As noted, plaintiffs argue that 8 Delaware Code § 217 precludes brokers from voting shares held in margin accounts and registered in their names. Their reasoning goes like this: the relationship between the customer and the broker in a margin account situation is one of pledgor-pledgee; under 8 Delaware Code, § 217 the pledgee cannot vote the shares unless expressly so authorized on the corporate books; they were not here so authorized; consequently, only the pledgors could vote.
Section 217 provides:
"Persons holding stock in a fiduciary capacity shall be entitled to vote the shares so held, and persons whose stock is pledged shall be entitled to vote, unless in the transfer by the pledgor on the books of the corporation he has expressly empowered the pledgee to vote thereon, in which case only the pledgee, or his proxy may represent said stock and vote thereon."
At the outset, defendant denies that a pledgor-pledgee relationship exists in a margin account unless there is a debit situation. This I need not decide. I shall assume that all shares in a margin account, regardless of its debit or credit status, are held by the broker as pledgee. I shall also assume, without deciding, that plaintiffs, although not the pledgors, have standing to raise this issue in this proceeding.
The stock here voted was held in margin accounts and registered in the names of various brokers without any evidence on the corporate books that they were held in such accounts. In an action to review an election, if the pledge relationship be shown, does the statute, in and of itself, require a determination that such shares were not validly voted? I pass over my doubt as to whether this statute was intended to apply to margin accounts. Strangely enough, however, plaintiffs would have the statute apply to brokers holding shares in margin accounts, where they have an "interest," but presumably not to brokers merely holding as agents.
As a general rule the corporation is entitled to rely on its stock list in determining who is entitled to vote. See American Hardware Corporation v. Savage Arms Corporation, 37 Del. Ch. 59, 136 A.2d 690. Section 217 carves out certain exceptions and the question is whether it contains a positive prohibition against the right of the brokers to vote in the situation here presented.

## Extracted material
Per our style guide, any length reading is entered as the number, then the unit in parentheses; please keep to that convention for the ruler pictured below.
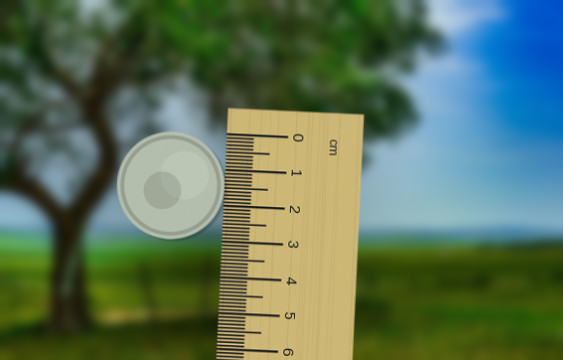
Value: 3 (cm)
==
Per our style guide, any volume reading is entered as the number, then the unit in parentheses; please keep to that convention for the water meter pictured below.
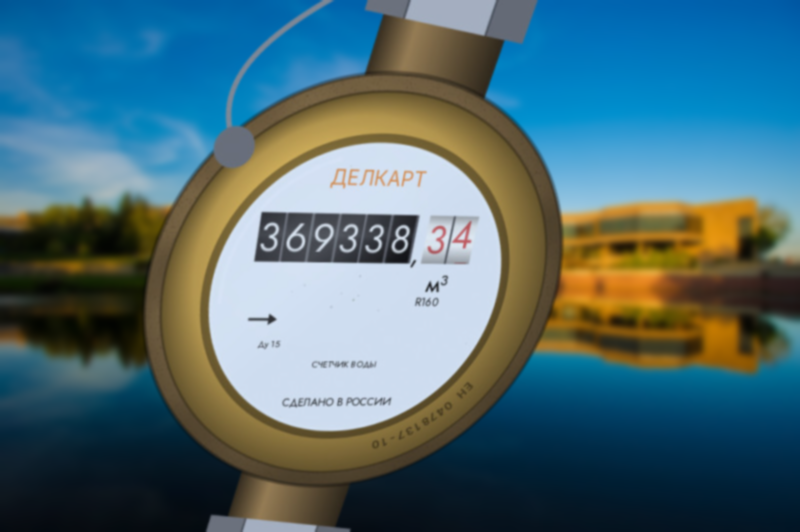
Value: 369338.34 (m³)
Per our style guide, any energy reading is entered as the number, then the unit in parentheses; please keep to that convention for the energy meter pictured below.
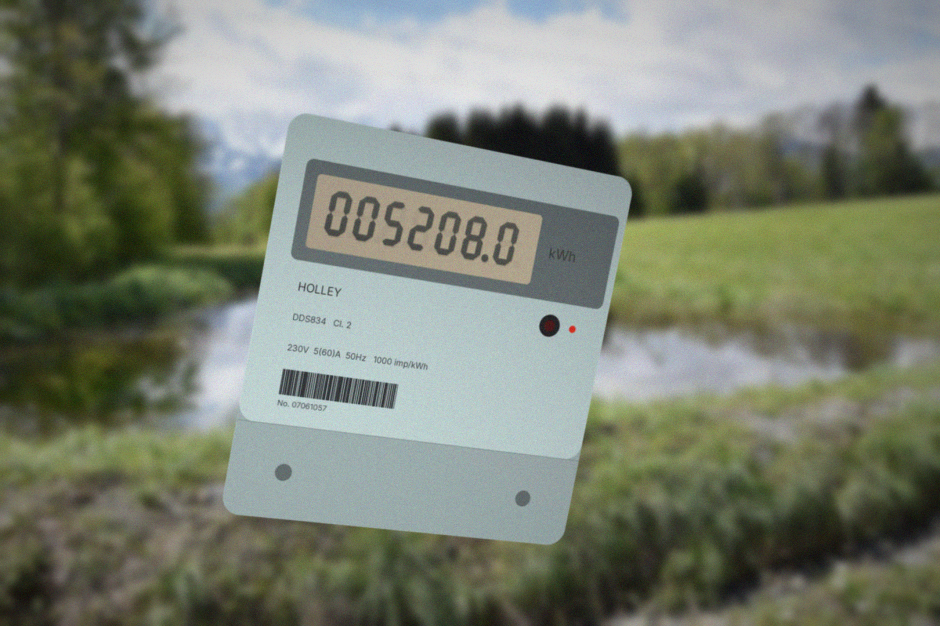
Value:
* * *
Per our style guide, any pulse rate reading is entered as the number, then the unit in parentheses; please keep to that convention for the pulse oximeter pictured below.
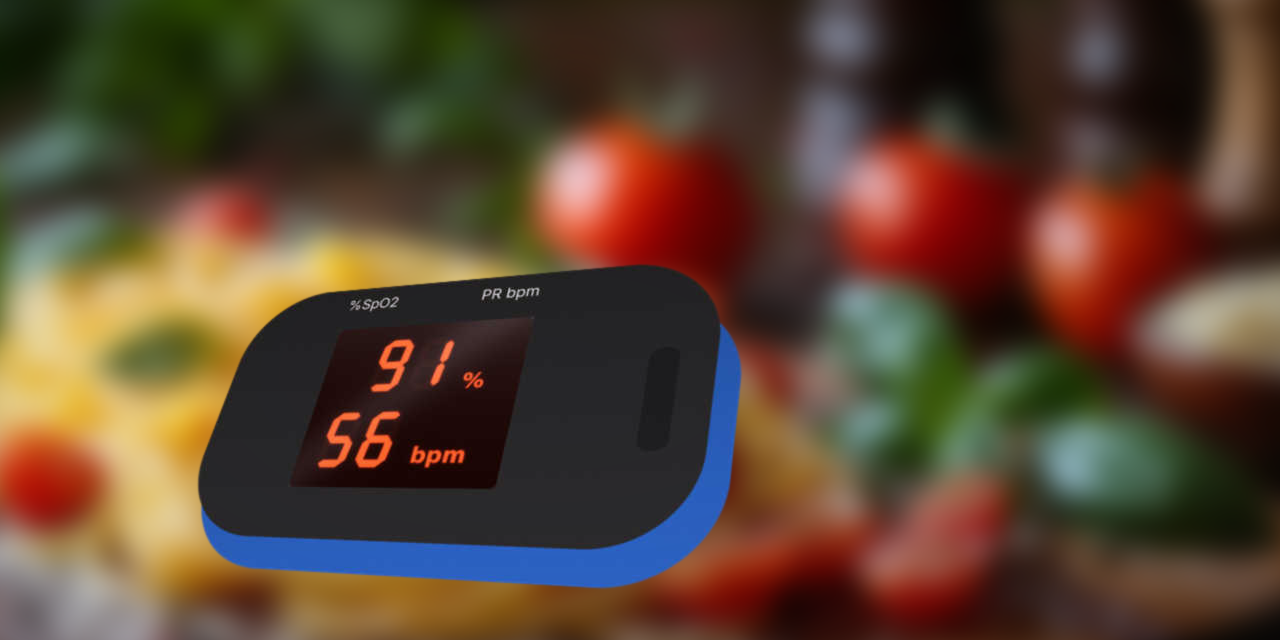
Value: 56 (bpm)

## Complete the following
a - Answer these questions from the excerpt about 8 Delaware Code § 217:
(i) Under the plaintiffs' reasoning, what is the relationship between the customer and the broker in a margin account?
(ii) According to the defendant, when does a pledgor-pledgee relationship exist in a margin account?
(iii) Which case is cited for the general rule that a corporation may rely on its stock list to decide who is entitled to vote?
b - In the records, print the lines between the line holding "Per our style guide, any length" and the line holding "Value: 3 (cm)", inclusive, and nothing else. Leave the pictures out.

## Your responses
a -
(i) Pledgor-pledgee.
(ii) Only when there is a debit situation.
(iii) American Hardware Corporation v. Savage Arms Corporation, 37 Del. Ch. 59, 136 A.2d 690.

b -
Per our style guide, any length reading is entered as the number, then the unit in parentheses; please keep to that convention for the ruler pictured below.
Value: 3 (cm)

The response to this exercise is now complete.